ASSIGNMENT - In full and without alteration, print the entries.

(Page-level text extractions)
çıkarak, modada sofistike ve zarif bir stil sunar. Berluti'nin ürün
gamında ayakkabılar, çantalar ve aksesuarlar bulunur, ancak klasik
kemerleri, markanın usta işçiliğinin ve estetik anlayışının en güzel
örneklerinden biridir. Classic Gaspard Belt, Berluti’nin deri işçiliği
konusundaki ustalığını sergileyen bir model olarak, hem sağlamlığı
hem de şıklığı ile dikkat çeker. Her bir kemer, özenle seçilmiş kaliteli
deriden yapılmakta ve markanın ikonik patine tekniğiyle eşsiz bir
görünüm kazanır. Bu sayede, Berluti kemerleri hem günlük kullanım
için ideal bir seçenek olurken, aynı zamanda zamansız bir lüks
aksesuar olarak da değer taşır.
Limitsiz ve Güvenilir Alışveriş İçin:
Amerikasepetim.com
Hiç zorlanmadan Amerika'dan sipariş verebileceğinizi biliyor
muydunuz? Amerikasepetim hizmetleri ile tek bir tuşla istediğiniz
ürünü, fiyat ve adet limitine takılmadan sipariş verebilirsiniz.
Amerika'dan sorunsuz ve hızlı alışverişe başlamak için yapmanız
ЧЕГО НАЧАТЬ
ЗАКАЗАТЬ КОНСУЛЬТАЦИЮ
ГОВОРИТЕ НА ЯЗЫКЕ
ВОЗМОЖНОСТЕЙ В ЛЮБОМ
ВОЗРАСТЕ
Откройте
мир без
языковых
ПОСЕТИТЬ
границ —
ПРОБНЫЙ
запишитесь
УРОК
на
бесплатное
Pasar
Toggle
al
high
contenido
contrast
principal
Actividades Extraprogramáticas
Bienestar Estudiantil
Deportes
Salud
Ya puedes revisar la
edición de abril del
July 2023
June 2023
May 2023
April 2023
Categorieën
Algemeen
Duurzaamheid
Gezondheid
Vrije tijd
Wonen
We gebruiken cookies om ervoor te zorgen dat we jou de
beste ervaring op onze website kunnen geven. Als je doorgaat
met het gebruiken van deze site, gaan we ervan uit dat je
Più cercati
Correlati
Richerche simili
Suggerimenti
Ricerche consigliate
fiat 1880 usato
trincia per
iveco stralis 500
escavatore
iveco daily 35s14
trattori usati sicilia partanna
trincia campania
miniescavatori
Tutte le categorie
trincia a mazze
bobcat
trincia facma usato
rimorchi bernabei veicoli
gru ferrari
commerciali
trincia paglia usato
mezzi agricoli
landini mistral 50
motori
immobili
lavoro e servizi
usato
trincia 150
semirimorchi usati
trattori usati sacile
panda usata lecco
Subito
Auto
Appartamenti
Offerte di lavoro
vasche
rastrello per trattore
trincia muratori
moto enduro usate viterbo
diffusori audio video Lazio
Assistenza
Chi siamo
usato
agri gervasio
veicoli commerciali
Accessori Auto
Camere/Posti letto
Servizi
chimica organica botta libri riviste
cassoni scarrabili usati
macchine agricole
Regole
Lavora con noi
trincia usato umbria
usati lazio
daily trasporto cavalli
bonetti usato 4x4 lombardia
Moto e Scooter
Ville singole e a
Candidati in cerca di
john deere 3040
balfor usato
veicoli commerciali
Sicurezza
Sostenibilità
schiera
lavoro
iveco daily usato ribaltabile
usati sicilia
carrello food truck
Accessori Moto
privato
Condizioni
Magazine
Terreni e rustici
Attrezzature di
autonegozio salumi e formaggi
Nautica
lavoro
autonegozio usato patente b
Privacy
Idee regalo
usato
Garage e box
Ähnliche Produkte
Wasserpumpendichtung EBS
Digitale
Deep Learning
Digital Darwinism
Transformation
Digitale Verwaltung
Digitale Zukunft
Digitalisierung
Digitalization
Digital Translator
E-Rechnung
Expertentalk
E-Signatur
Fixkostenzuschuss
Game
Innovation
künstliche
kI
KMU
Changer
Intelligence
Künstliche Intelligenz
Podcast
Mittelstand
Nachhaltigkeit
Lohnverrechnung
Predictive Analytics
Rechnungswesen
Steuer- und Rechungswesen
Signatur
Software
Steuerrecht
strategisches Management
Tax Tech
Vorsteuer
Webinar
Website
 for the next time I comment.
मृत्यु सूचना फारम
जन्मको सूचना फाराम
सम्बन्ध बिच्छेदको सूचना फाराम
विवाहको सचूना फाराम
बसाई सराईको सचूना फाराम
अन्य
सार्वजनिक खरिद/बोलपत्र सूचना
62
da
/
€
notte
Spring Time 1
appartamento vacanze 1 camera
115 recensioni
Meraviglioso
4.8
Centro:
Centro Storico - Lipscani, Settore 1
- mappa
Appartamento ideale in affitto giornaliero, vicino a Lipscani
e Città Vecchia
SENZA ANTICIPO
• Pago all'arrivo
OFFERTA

SOLUTION TO THE EXERCISE -
çıkarak, modada sofistike ve zarif bir stil sunar. Berluti'nin ürün
gamında ayakkabılar, çantalar ve aksesuarlar bulunur, ancak klasik
kemerleri, markanın usta işçiliğinin ve estetik anlayışının en güzel
örneklerinden biridir. Classic Gaspard Belt, Berluti’nin deri işçiliği
konusundaki ustalığını sergileyen bir model olarak, hem sağlamlığı
hem de şıklığı ile dikkat çeker. Her bir kemer, özenle seçilmiş kaliteli
deriden yapılmakta ve markanın ikonik patine tekniğiyle eşsiz bir
görünüm kazanır. Bu sayede, Berluti kemerleri hem günlük kullanım
için ideal bir seçenek olurken, aynı zamanda zamansız bir lüks
aksesuar olarak da değer taşır.
Limitsiz ve Güvenilir Alışveriş İçin:
Amerikasepetim.com
Hiç zorlanmadan Amerika'dan sipariş verebileceğinizi biliyor
muydunuz? Amerikasepetim hizmetleri ile tek bir tuşla istediğiniz
ürünü, fiyat ve adet limitine takılmadan sipariş verebilirsiniz.
Amerika'dan sorunsuz ve hızlı alışverişe başlamak için yapmanız
ЧЕГО НАЧАТЬ
ЗАКАЗАТЬ КОНСУЛЬТАЦИЮ
ГОВОРИТЕ НА ЯЗЫКЕ
ВОЗМОЖНОСТЕЙ В ЛЮБОМ
ВОЗРАСТЕ
Откройте
мир без
языковых
ПОСЕТИТЬ
границ —
ПРОБНЫЙ
запишитесь
УРОК
на
бесплатное
Pasar
Toggle
al
high
contenido
contrast
principal
Actividades Extraprogramáticas
Bienestar Estudiantil
Deportes
Salud
Ya puedes revisar la
edición de abril del
July 2023
June 2023
May 2023
April 2023
Categorieën
Algemeen
Duurzaamheid
Gezondheid
Vrije tijd
Wonen
We gebruiken cookies om ervoor te zorgen dat we jou de
beste ervaring op onze website kunnen geven. Als je doorgaat
met het gebruiken van deze site, gaan we ervan uit dat je
Più cercati
Correlati
Richerche simili
Suggerimenti
Ricerche consigliate
fiat 1880 usato
trincia per
iveco stralis 500
escavatore
iveco daily 35s14
trattori usati sicilia partanna
trincia campania
miniescavatori
Tutte le categorie
trincia a mazze
bobcat
trincia facma usato
rimorchi bernabei veicoli
gru ferrari
commerciali
trincia paglia usato
mezzi agricoli
landini mistral 50
motori
immobili
lavoro e servizi
usato
trincia 150
semirimorchi usati
trattori usati sacile
panda usata lecco
Subito
Auto
Appartamenti
Offerte di lavoro
vasche
rastrello per trattore
trincia muratori
moto enduro usate viterbo
diffusori audio video Lazio
Assistenza
Chi siamo
usato
agri gervasio
veicoli commerciali
Accessori Auto
Camere/Posti letto
Servizi
chimica organica botta libri riviste
cassoni scarrabili usati
macchine agricole
Regole
Lavora con noi
trincia usato umbria
usati lazio
daily trasporto cavalli
bonetti usato 4x4 lombardia
Moto e Scooter
Ville singole e a
Candidati in cerca di
john deere 3040
balfor usato
veicoli commerciali
Sicurezza
Sostenibilità
schiera
lavoro
iveco daily usato ribaltabile
usati sicilia
carrello food truck
Accessori Moto
privato
Condizioni
Magazine
Terreni e rustici
Attrezzature di
autonegozio salumi e formaggi
Nautica
lavoro
autonegozio usato patente b
Privacy
Idee regalo
usato
Garage e box
Ähnliche Produkte
Wasserpumpendichtung EBS
Digitale
Deep Learning
Digital Darwinism
Transformation
Digitale Verwaltung
Digitale Zukunft
Digitalisierung
Digitalization
Digital Translator
E-Rechnung
Expertentalk
E-Signatur
Fixkostenzuschuss
Game
Innovation
künstliche
kI
KMU
Changer
Intelligence
Künstliche Intelligenz
Podcast
Mittelstand
Nachhaltigkeit
Lohnverrechnung
Predictive Analytics
Rechnungswesen
Steuer- und Rechungswesen
Signatur
Software
Steuerrecht
strategisches Management
Tax Tech
Vorsteuer
Webinar
Website
 for the next time I comment.
मृत्यु सूचना फारम
जन्मको सूचना फाराम
सम्बन्ध बिच्छेदको सूचना फाराम
विवाहको सचूना फाराम
बसाई सराईको सचूना फाराम
अन्य
सार्वजनिक खरिद/बोलपत्र सूचना
62
da
/
€
notte
Spring Time 1
appartamento vacanze 1 camera
115 recensioni
Meraviglioso
4.8
Centro:
Centro Storico - Lipscani, Settore 1
- mappa
Appartamento ideale in affitto giornaliero, vicino a Lipscani
e Città Vecchia
SENZA ANTICIPO
• Pago all'arrivo
OFFERTA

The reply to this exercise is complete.